Sind die EU-Sanktionen gegen Russland wirklich vom Völkerrecht gedeckt?

Sind die EU-Sanktionen gegen Russland wirklich vom Völkerrecht gedeckt?

Sind die EU-Sanktionen gegen Russland wirklich vom Völkerrecht gedeckt?

Florian Warweg
Ein Artikel von: Florian Warweg

Im Zuge der Diskussion um die teilweise Aufhebung von US-Sanktionen gegen Russland kam in der Bundespressekonferenz die Frage auf, wie Deutschland und die EU sich dazu verhalten. Die NachDenkSeiten wollten in diesem Zusammenhang wissen, wie die Bundesregierung die EU-Sanktionen gegen Russland völkerrechtlich bewertet, da die Verhängung dieser Sanktionen ohne Legitimierung durch die Vereinten Nationen erfolgte. Laut Regierungssprecher und Auswärtigem Amt sei dies kein Problem, die EU könne eigenständig Sanktionen verhängen. Doch die Rechtslage ist mitnichten so klar, wie von der Bundesregierung behauptet. Von Florian Warweg.
- - - -
▶ _Aufgabenstellung_
A - Fassen Sie im Artikel über die EU-Sanktionen gegen Russland den Absatz, der mit „Im Zuge der Diskussion“ beginnt, kürzer zusammen und bewahren Sie dabei seine wesentlichen Fakten.
B - Geben Sie aus dem Artikel über die EU-Sanktionen gegen Russland den Teil wortgetreu wieder, der mit den Worten „Im Zuge der“ beginnt und mit „Von Florian Warweg.“ endet.
Die anschließenden Zeilen sind eigenständiges Material und stehen in keinem Zusammenhang mit dem Artikel.

▶ _Bereitgestelltes Material_
- - - -
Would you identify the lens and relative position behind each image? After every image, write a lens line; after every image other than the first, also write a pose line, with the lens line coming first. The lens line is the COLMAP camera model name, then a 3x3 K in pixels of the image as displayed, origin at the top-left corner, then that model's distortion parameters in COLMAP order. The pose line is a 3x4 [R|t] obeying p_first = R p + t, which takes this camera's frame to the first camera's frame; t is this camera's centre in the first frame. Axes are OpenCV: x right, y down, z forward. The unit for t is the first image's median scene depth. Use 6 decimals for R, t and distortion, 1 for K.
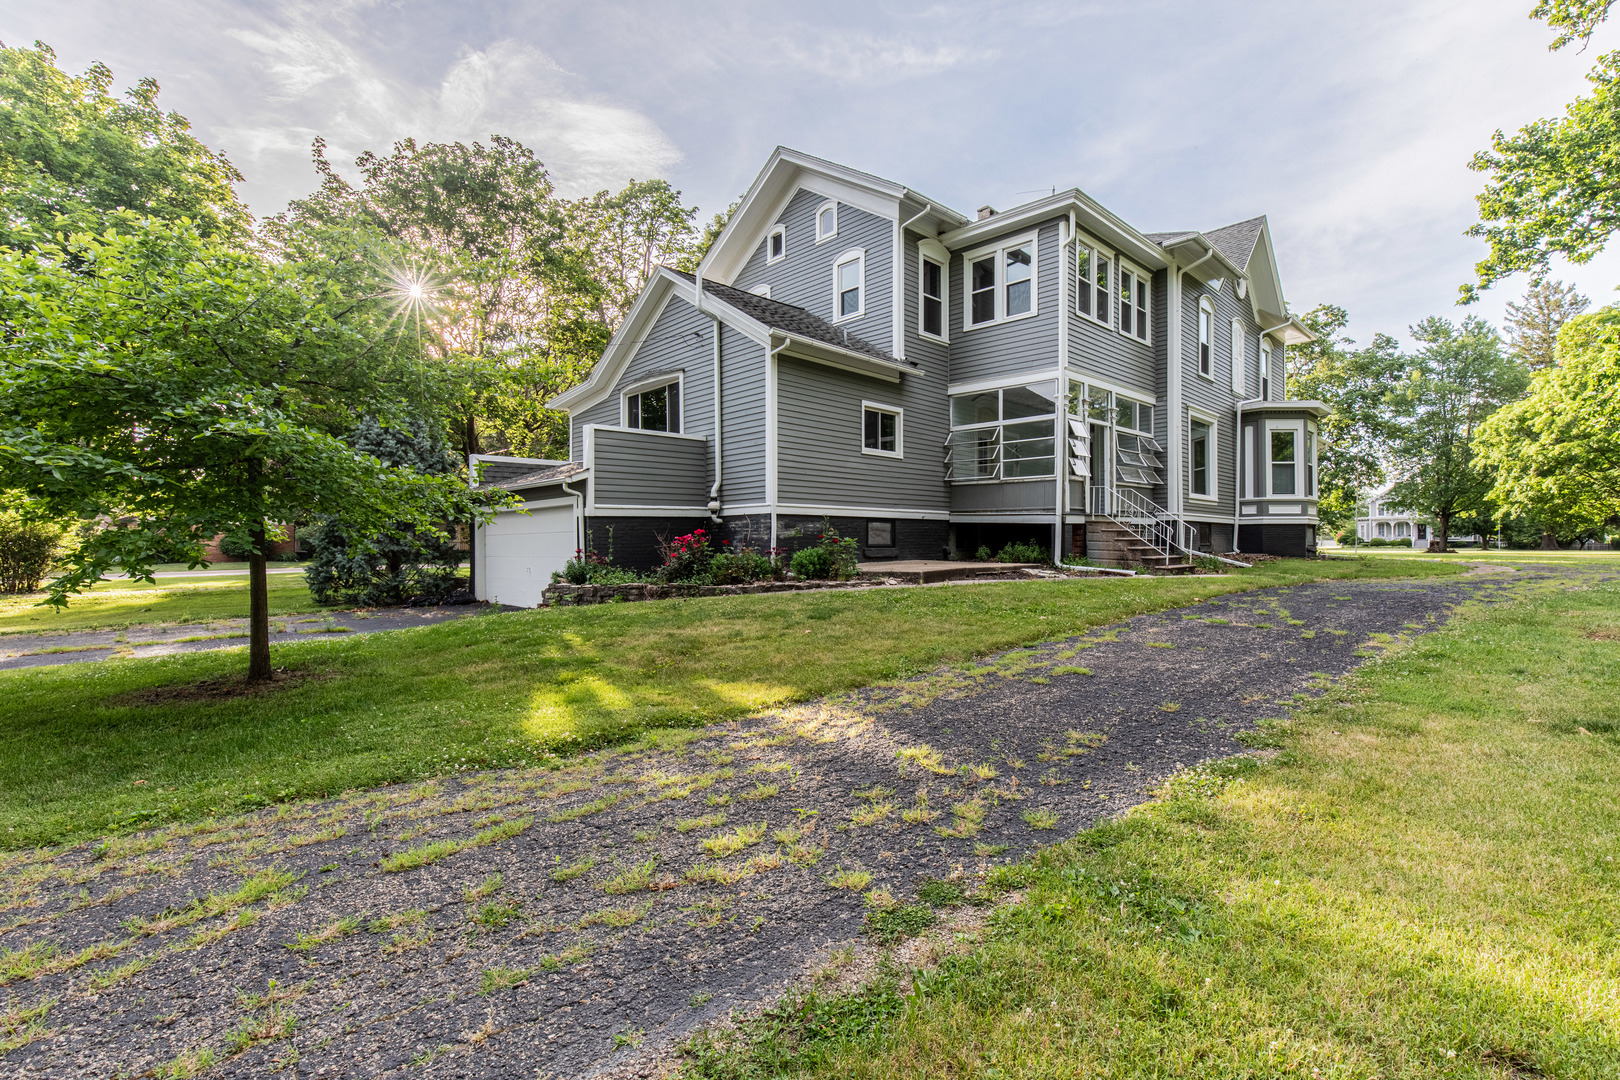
lens RADIAL K [[724.2, 0, 815.5], [0, 724.2, 535.9], [0, 0, 1]] dist [-0.015655, -0.000412]
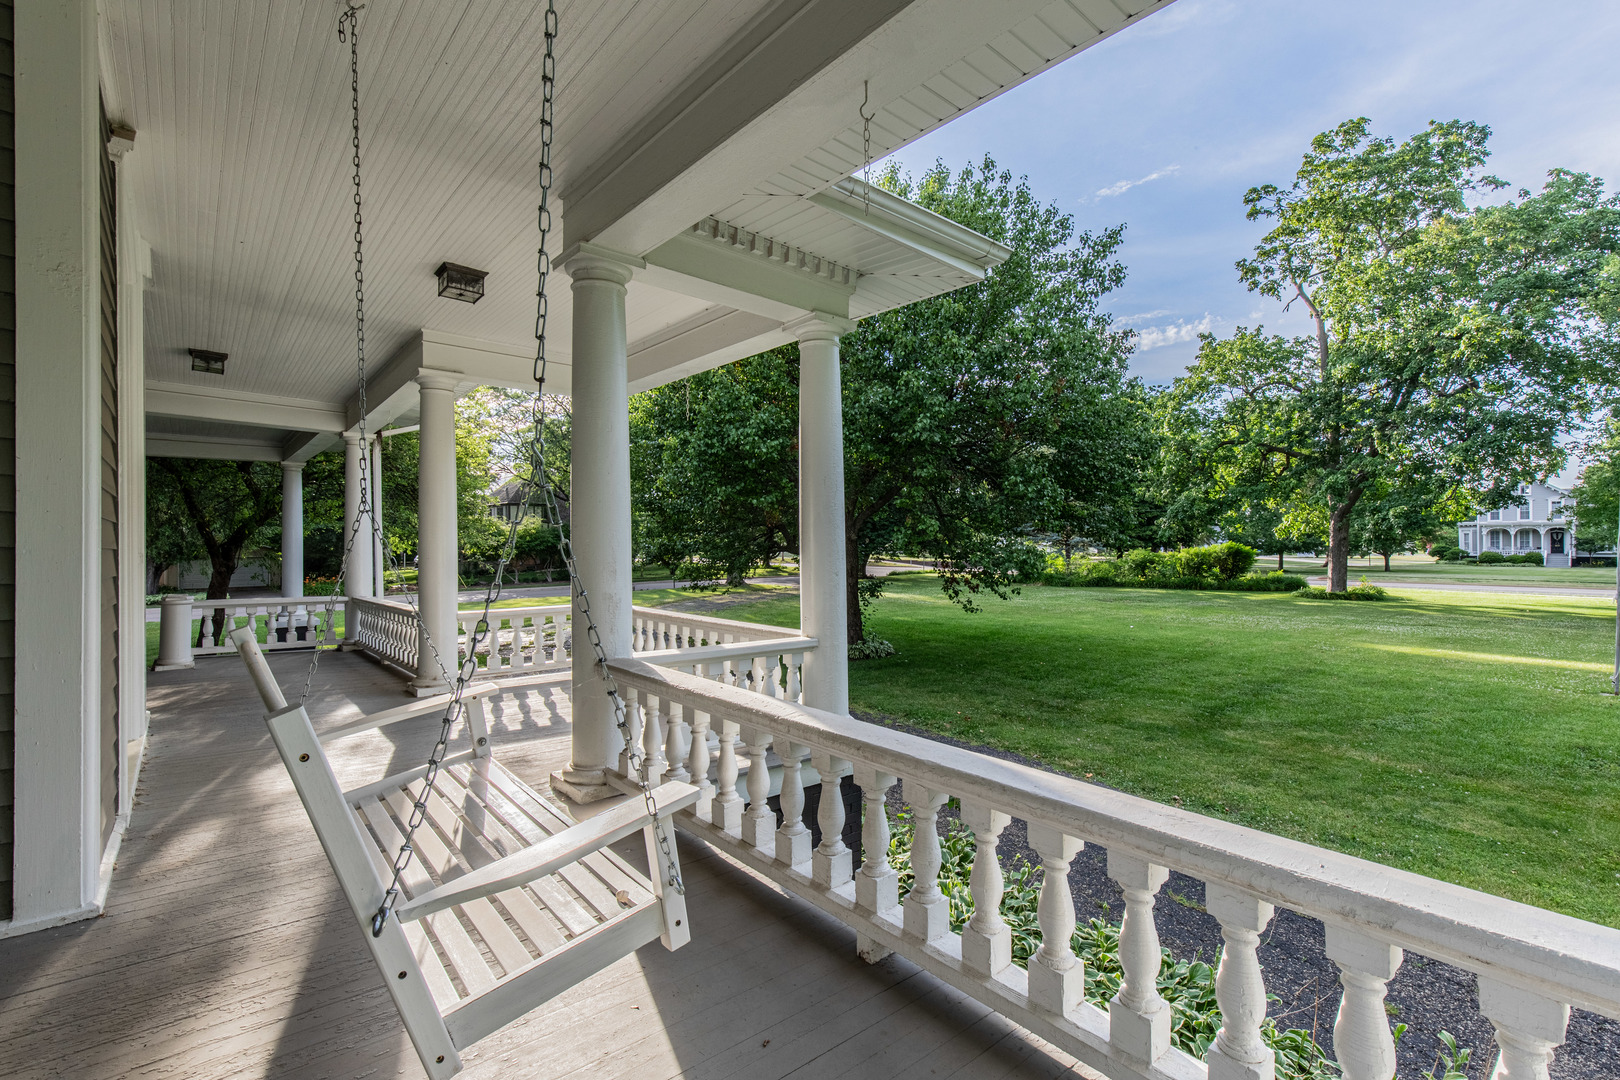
- - - -
▶ _Lösungen_
A - Als über die teilweise Aufhebung von US-Sanktionen gegen Russland diskutiert wurde, kam in der Bundespressekonferenz die Frage auf, wie sich Deutschland und die EU dazu verhalten. Die NachDenkSeiten wollten wissen, wie die Bundesregierung die EU-Sanktionen völkerrechtlich bewertet, da diese ohne Legitimierung durch die Vereinten Nationen verhängt wurden. Regierungssprecher und Auswärtiges Amt sahen darin kein Problem, weil die EU eigenständig Sanktionen verhängen könne. Die Rechtslage ist jedoch keineswegs so eindeutig, wie die Bundesregierung behauptet.

B -
Im Zuge der Diskussion um die teilweise Aufhebung von US-Sanktionen gegen Russland kam in der Bundespressekonferenz die Frage auf, wie Deutschland und die EU sich dazu verhalten. Die NachDenkSeiten wollten in diesem Zusammenhang wissen, wie die Bundesregierung die EU-Sanktionen gegen Russland völkerrechtlich bewertet, da die Verhängung dieser Sanktionen ohne Legitimierung durch die Vereinten Nationen erfolgte. Laut Regierungssprecher und Auswärtigem Amt sei dies kein Problem, die EU könne eigenständig Sanktionen verhängen. Doch die Rechtslage ist mitnichten so klar, wie von der Bundesregierung behauptet. Von Florian Warweg.